These last two months can be counted among the busiest periods in my life to date. With final rounds of book edits, family visits, new clients, continuous cooking classes and non-stop private cooking, it’s been a hectic and exciting time.
My daily routine is starting to feel a bit more like normal and I’m glad to get back to posting here! (Thank you for being such patient readers!) Although you’ve not seen as much from me on my own blog, I’ve been having fun writing posts for the Food Network’s Healthy Eats blog. You can find monthly recipes for smoothies, sweet treats, breakfasts and salads. I also post some healthy eating tips. Hope you can check it out! Below is a peak of some recient recipes you’ll find there.
Since this winter has been extremely cold in New York, many people have been fighting off colds and the flu. This simple miso soup is what I turn to when I’m feeling under the weather and have no time to make dashi (the broth used in traditional miso soups and this one). Although making a dashi has all the added benefits of seaweeds and shitakes, this virtually instant, shortcut version still hits the spot. It manages to clear your head and sooth a sore throat immediately. The best thing about it is that all you need are a few basic ingredients—scallions, fresh ginger, unpasteurized miso and boiling water.
It is very important that the miso you purchase is naturally fermented (traditionally made) and unpasteurized. Traditionally made miso is created by fermenting grains and beans with koji, a culture used in making sake, for 1 to 3 years. This results in a richly flavored paste that can be used in soups, marinades, dressings and sauces. The natural fermentation process breaks the proteins and carbohydrates down into easily assimilated amino acids and provides abundant probiotics to support healthy digestion. Miso has alkalizing properties that help balance acidic conditions in the body that can result from too much stress, sugar and animal products.
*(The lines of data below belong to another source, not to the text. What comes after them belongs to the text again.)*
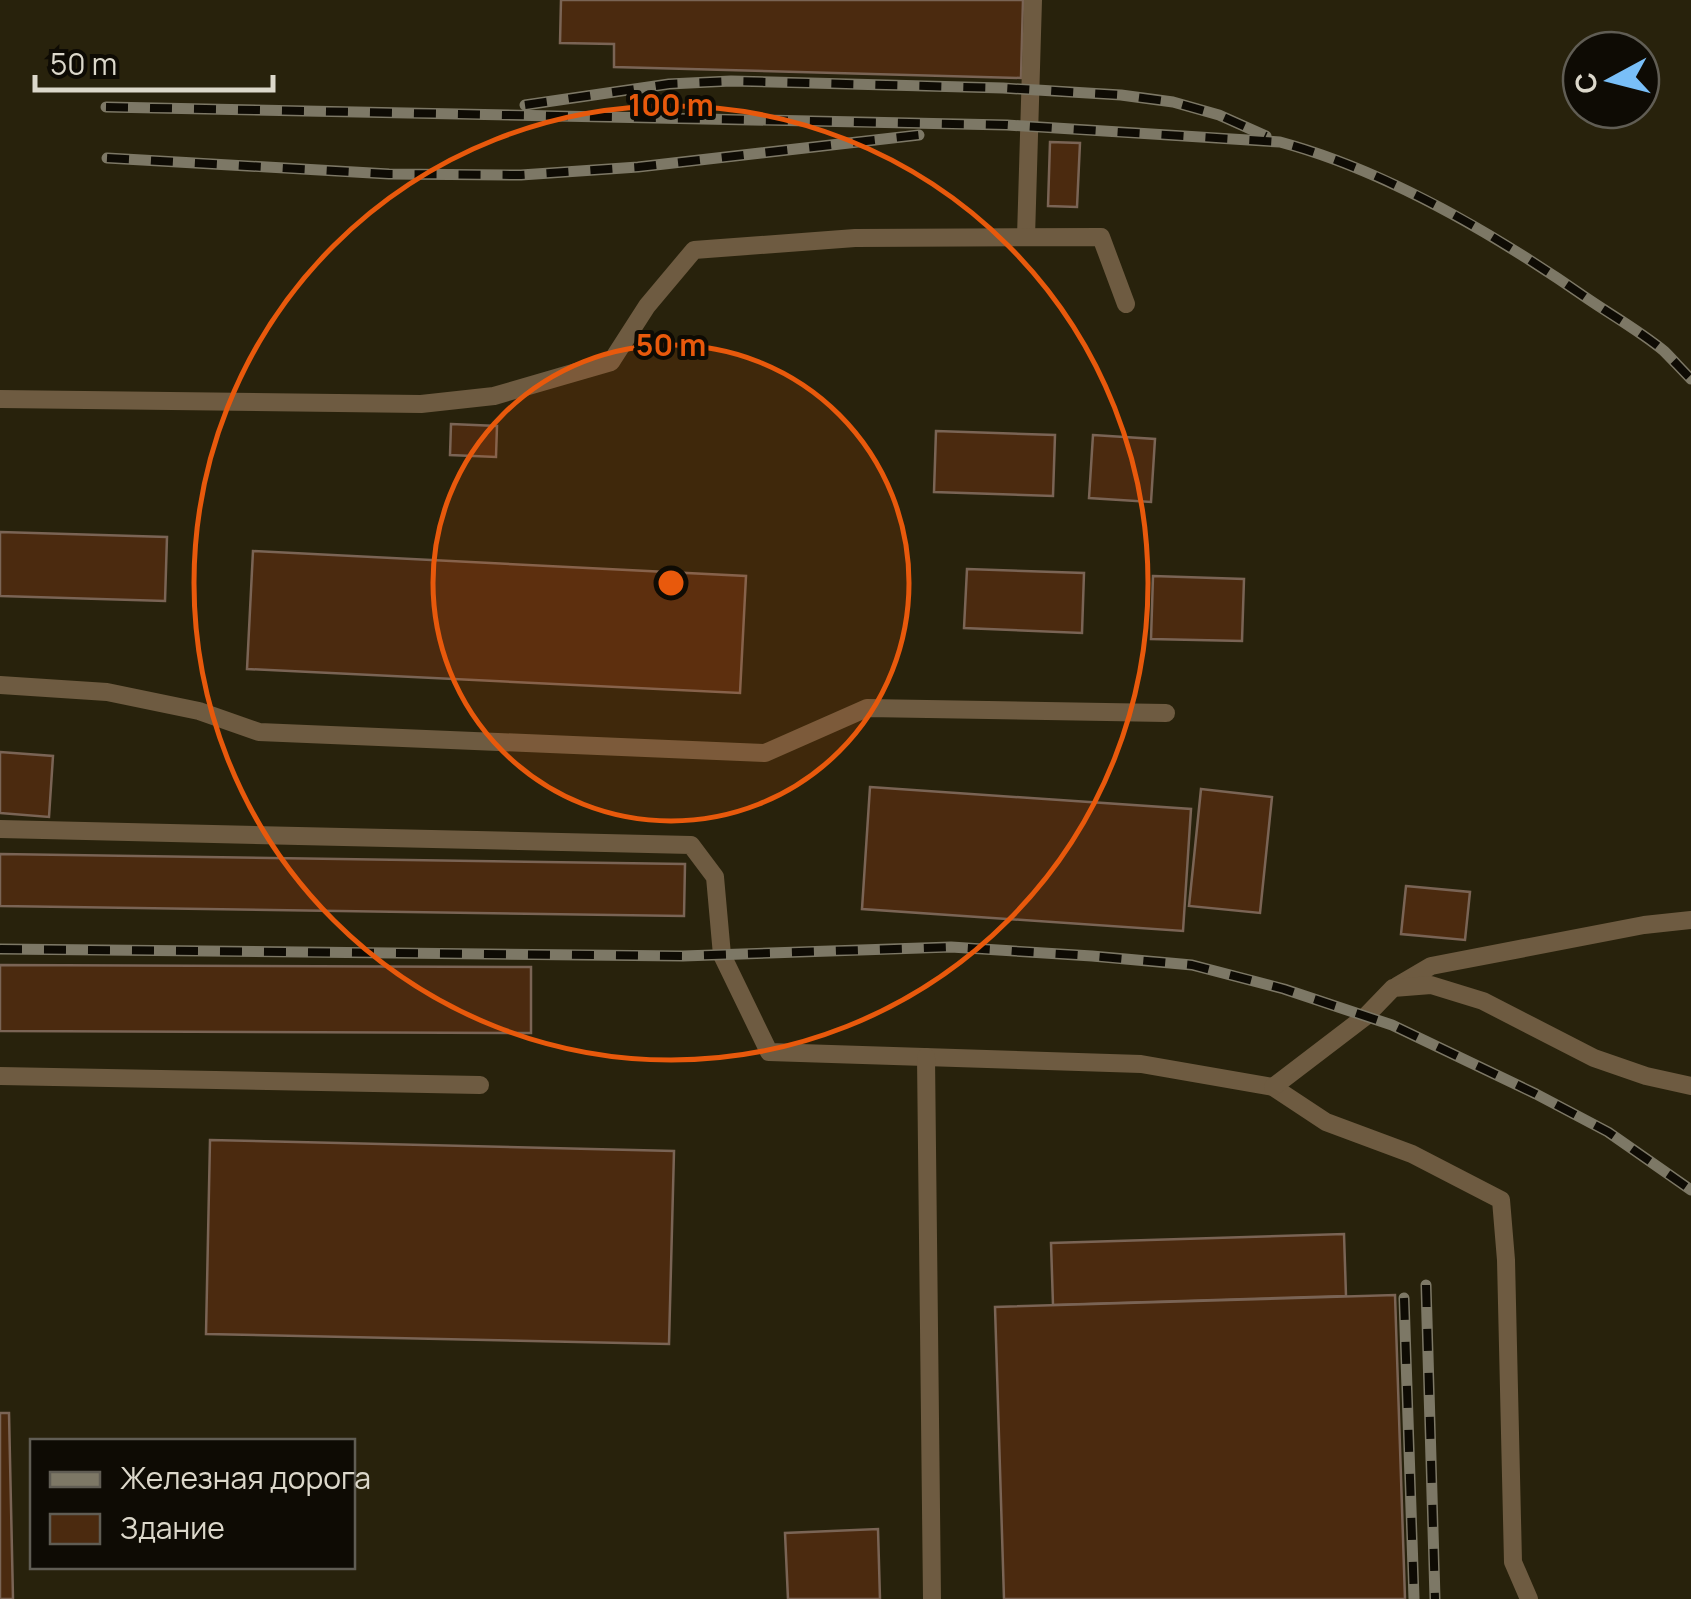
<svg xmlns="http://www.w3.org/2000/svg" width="1691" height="1599" font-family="Manrope,sans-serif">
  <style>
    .building { fill: #4b2a0f; stroke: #7a6455; stroke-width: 2.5 }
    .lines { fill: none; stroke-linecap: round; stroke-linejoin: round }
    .lane { stroke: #6e5b41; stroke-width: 18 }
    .rail-casing { stroke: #7d7866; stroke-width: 11 }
    .rail { stroke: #0e0b04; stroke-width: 8; stroke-dasharray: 22; stroke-linecap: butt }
    .ring { fill: none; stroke: #e8590c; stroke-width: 5 }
    .centre { fill: #e8590c; stroke: #0e0b04; stroke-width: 5 }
    .ring-label { font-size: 30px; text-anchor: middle; font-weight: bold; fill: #e8590c; stroke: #0e0b04; stroke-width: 8; stroke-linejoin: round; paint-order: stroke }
  </style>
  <rect width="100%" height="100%" fill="#28220c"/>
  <!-- building -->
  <g class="building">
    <path d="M561,0H1023L1021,78L614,67V44L560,43Z"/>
    <path d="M1050,142L1080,143L1077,207L1048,206Z"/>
    <path d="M451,424L497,426L496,457L450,455Z"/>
    <path d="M936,431L1055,435L1053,496L934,492Z"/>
    <path d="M1093,435L1155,439L1151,502L1089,498Z"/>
    <path d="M0,532L167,537L165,601L0,596Z"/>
    <path d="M253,551L746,576L740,693L247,669Z"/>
    <path d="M967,569L1084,573L1082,633L964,628Z"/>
    <path d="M1153,576L1244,579L1242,641L1151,639Z"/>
    <path d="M0,752L53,756L49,817L0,813Z"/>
    <path d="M870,787L1191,809L1183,931L862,909Z"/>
    <path d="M1201,789L1272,797L1260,913L1189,906Z"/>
    <path d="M0,854L685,864L684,916L0,906Z"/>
    <path d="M1406,886L1470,892L1465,940L1401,934Z"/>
    <path d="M0,965L531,967V1033L0,1031Z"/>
    <path d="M210,1140L674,1151L669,1344L206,1334Z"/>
    <path d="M1344,1234L1346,1296L1053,1305L1051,1243Z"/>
    <path d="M1395,1295L1405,1599H1004L995,1307Z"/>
    <path d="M0,1413H9L13,1599H0Z"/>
    <path d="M878,1529L880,1599H788L785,1533Z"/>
  </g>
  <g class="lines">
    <!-- lane -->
    <g class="lane">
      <path d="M1026,237L1033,0"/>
      <path d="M0,399L421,404L494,396L611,362L647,306L694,250L855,238L1101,237L1126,304"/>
      <path d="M0,685L107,692L199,711L259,732L765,753L867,708L1166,713"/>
      <path d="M0,829L691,845L715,877L722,955L769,1052L1141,1064L1273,1087L1326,1122L1412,1154L1501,1200L1506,1260L1513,1562L1529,1599"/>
      <path d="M1397,986L1431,966L1644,925L1691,920"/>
      <path d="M926,1057L932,1599"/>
      <path d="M0,1076L480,1085"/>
      <path d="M1273,1087L1366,1016L1393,988L1431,985L1483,1001L1594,1058L1646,1076L1691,1086"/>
    </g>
    <defs>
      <g id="rail">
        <path d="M525,105L669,84L731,81L1003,88L1121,95L1173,102L1219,115L1266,136"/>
        <path d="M106,107L1007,125L1280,142C1388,171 1496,235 1588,299C1613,316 1641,332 1664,351C1673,360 1682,370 1691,379"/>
        <path d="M107,158L389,174L521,175L638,167L919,135"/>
        <path d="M0,949L683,956L951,947L1092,956L1192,965L1284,989L1392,1025L1536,1094L1608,1132L1691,1190"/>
        <path d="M1426,1285L1435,1599"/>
        <path d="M1404,1298L1414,1599"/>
      </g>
    </defs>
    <!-- rail casing -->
    <use href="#rail" class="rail-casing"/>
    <!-- rail -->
    <use href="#rail" class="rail"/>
  </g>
  <!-- distance rings -->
  <circle cx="671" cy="583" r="238" fill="#e8590c" fill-opacity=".12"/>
  <g class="ring">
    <circle cx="671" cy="583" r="238"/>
    <circle cx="671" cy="583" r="477"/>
  </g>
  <circle cx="671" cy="583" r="15" class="centre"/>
  <g class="ring-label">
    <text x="671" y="116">100 m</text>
    <text x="671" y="356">50 m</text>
  </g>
  <!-- legend -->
  <rect x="30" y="1439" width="325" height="130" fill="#0e0b04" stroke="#605d54" stroke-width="2.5"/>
  <rect x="50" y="1472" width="50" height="15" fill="#7d7866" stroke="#605d54" stroke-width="2.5"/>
  <text x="120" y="1489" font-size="30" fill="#dcd8cb">Железная дорога</text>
  <rect x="50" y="1514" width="50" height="30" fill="#4b2a0f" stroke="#605d54" stroke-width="2.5"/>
  <text x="120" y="1539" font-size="30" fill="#dcd8cb">Здание</text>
  <!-- north arrow -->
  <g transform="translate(1611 80) rotate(263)"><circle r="48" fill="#0e0b04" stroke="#605d54" stroke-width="2.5"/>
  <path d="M0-8L18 38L0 25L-18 38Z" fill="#79bff8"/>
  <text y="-15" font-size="28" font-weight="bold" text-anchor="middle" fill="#dcd8cb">С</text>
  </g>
  <!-- scale -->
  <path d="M35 75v15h238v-15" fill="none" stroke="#dcd8cb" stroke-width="5"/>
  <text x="50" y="75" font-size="30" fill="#dcd8cb" stroke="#0e0b04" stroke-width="8" paint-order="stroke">50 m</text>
</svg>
Creating an alkaline environment helps strengthen the immune system and fight disease.
Since unpasteurized misos contain live active enzymes and probiotics they need to be refrigerated. Look for them in the refrigerator section of health food stores. If they’re stored on a shelf then they’ve been pasteurized and don’t contain all the beneficial bacteria that give miso its special healing properties. Don’t be afraid to stock up on a variety of flavors, as miso will keep in the fridge indefinitely.
Clockwise from top: aduki bean, sweet white, hearty rown rice and Chickpea.
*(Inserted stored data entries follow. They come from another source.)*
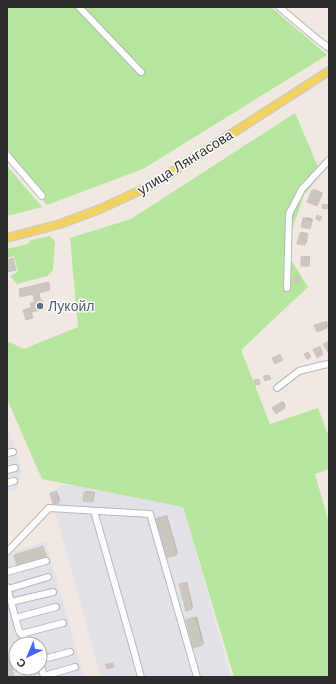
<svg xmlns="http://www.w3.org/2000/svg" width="336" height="684" font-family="'DM Sans',sans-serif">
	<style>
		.industrial { fill: #e3e1e8; fill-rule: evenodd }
		.green { fill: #b6e59e }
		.shadow { fill: #0003 }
		.building { fill: #cbc7bf; stroke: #cbc5ba }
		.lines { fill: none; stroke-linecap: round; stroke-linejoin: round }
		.minor-casing { stroke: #b4b7c1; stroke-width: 8 }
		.major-casing { stroke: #c9c9c9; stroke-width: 10 }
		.minor { stroke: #fff; stroke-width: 6 }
		.major { stroke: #f2d163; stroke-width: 8 }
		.service-dot { fill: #5c6f8a; stroke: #fff; stroke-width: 1.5 }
		.labels { text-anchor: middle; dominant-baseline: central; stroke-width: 3; stroke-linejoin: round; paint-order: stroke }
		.street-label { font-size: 14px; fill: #2e2e2e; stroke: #fff }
		.service-label { font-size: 14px; fill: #4e5e75; stroke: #fff; text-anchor: start }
	</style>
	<rect width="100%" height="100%" fill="#efe9e1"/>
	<path class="industrial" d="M7,424l15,46 -5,19 -10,2z
		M61,485l91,7 31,15 48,170h-130l-51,-184z
		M46,542l38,135h-77v-118l8,-8zM16,644h24v24h-24z"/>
	<path class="green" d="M7,7h264l56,48 -184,114 -96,36 -40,-46z
		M295,113l26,61 -17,21 -19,55 23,37 -67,63 29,74 48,-16 11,29v32l-14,5 14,49v154h-95l-51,-170 -141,-28 -35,-80v-58l17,8 54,-22 -8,-89 61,-19z
		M7,166l35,41 -35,9z
		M50,236l5,6 -2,28 -6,6 -30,8 -7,-8 8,-4 -4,-16 -7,2v-9l21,-5 3,-4z"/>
	<path class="shadow" d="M314,189l9,4 -6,12 -4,-14z
		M306,217l7,2 -2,7 -1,2 -6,-9z
		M302,232l6,1 -1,9 -2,2 -5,-11z
		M303,256h7v8l-2,1 -6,-7z
		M49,282l1,7 -11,3 2,9 1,-1 2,8 -12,3v6l-7,-7 7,-2 3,-6 -2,-9 -13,-4z
		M327,321l1,5 -1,2 -10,-4z
		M320,346l3,7 -1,2 -6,-7z
		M283,401l3,5 -1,1h-10z
		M57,491l3,9 -2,2 -7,-8 1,-2z
		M87,491l8,1 -1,7 -1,2 -9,-1 1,-8z
		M167,515l11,38 -2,1 -20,-35 1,-1z
		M187,582l6,25 -1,1 -6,2 -6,-25 1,-2z
		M197,617l7,26 -2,1 -15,-24 2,-1z
		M7,650l7,25 -5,2h-2z"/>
	<path class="building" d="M312,190l10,4 -5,12 -10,-4z
		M323,204l5,1 -1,4 -5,-1z
		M317,215l5,2 -2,4 -4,-2z
		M303,218l9,3 -2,8 -9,-2z
		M300,233l7,1 -2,11 -8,-1z
		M301,257h8v9h-8z
		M13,258l3,12 -9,2v-12z
		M295,276h4l1,6 -5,1z
		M48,282l2,8 -11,3 2,10 -6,1 -2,-10 -13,3 -1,-8z
		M42,300l2,9 -12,3 -2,-9z
		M30,308l3,10 -7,2 -3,-10z
		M325,322l2,6 -10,4 -3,-7z
		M329,341v10l-1,1 -5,-8z
		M319,347l3,8 -5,3 -4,-9z
		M308,352l3,5 -4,2 -3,-5z
		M280,354l3,6 -8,4 -3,-6z
		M269,375l2,4 -6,2 -2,-5z
		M259,379l1,5 -5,1 -1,-5z
		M281,402l4,6 -9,6 -4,-6z
		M56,492l3,11 -6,1 -3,-11z
		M84,492l10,1 -1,9 -10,-1z
		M166,516l11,39 -11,3 -11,-39z
		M43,546l4,12 -30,8 -3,-11z
		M186,583l6,26 -6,2 -7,-27z
		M195,617l8,28 -10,3 -7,-28z
		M7,651l7,26h-7z
		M113,663l1,4 -7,2 -1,-5z"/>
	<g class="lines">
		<defs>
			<path id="minor" d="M79,7l62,65
				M279,7l38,32 12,9
				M7,155l35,41
				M287,288l2,-74 13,-25 27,-29
				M277,388l22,-17 24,-6 6,-1
				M7,453l6,-1
				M7,470l8,-2
				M7,483l7,-2
				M94,511l38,133 9,33
				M7,552l42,-44 101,6 47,163
				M7,572l39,-11
				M7,587l12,44 11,13
				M8,589l40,-12
				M11,602l42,-10
				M15,618l41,-11
				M21,634l42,-11
				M40,660l30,-8
				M40,662l4,15
				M44,676l31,-9"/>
			<path id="major" d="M7,238l53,-14 40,-15 52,-24 177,-114"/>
		</defs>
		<use href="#minor" class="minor-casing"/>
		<use href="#major" class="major-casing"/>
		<use href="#minor" class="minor"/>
		<use href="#major" class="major"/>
	</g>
	<circle class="service-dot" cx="40" cy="306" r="4"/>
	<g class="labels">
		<g class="street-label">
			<text transform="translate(185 162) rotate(-32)">улица Лянгасова</text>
		</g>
		<g class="service-label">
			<text x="48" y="306">Лукойл</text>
		</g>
	</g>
	<rect width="336" height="684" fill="none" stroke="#2e2e2e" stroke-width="16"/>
	<g transform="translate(28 656) rotate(224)"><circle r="19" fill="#ffffff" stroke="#ababab"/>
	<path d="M0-3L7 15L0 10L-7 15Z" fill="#4264fb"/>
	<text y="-6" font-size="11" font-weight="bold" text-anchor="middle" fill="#2e2e2e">С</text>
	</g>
</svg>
My favorite brand of miso is South River Miso Co. Their misos are made by hand using traditional methods and organic ingredients. They make classic misos like sweet white miso and barley, and they also have many different flavors that can turn the simplest of miso soups into a culinary delight. Look out for their aduki, dandelion leek, golden millet and their newest addition garlic red pepper (which I’m yet to try!). I find their miso is less strong than other types I’ve used, so I often use more. Their misos also contain the hulls from the grains and beans giving them more texture and an aerated quality.
It’s also great that South River Miso is packaged in glass jars, since fermented products tend to leech plastic chemicals into food. Given this, it’s a good idea to transfer any miso you do buy in plastic to a glass container.
Photos by Stephen Johnson
Virtually instant miso soup
Keep in mind that the longer aged, darker misos have a stronger flavor than white and light colored miso, so start with less and add more to taste. I also find I need a heaping tablespoon of most of the South River Miso flavors.
When I’m fighting off a cold I sometimes add a pinch of cayenne pepper and some crushed garlic to this mixture.
1 scant tablespoon unpasteurized miso, any flavor
1 cup boiling water
2 to 3 teaspoons finely grated ginger
Large pinch sliced scallions
Place miso in a mug, add boiling water and stir to dissolve. Squeeze grated ginger over cup to extract juice. Stir in scallions and drink hot. Add more boiling water or miso to taste.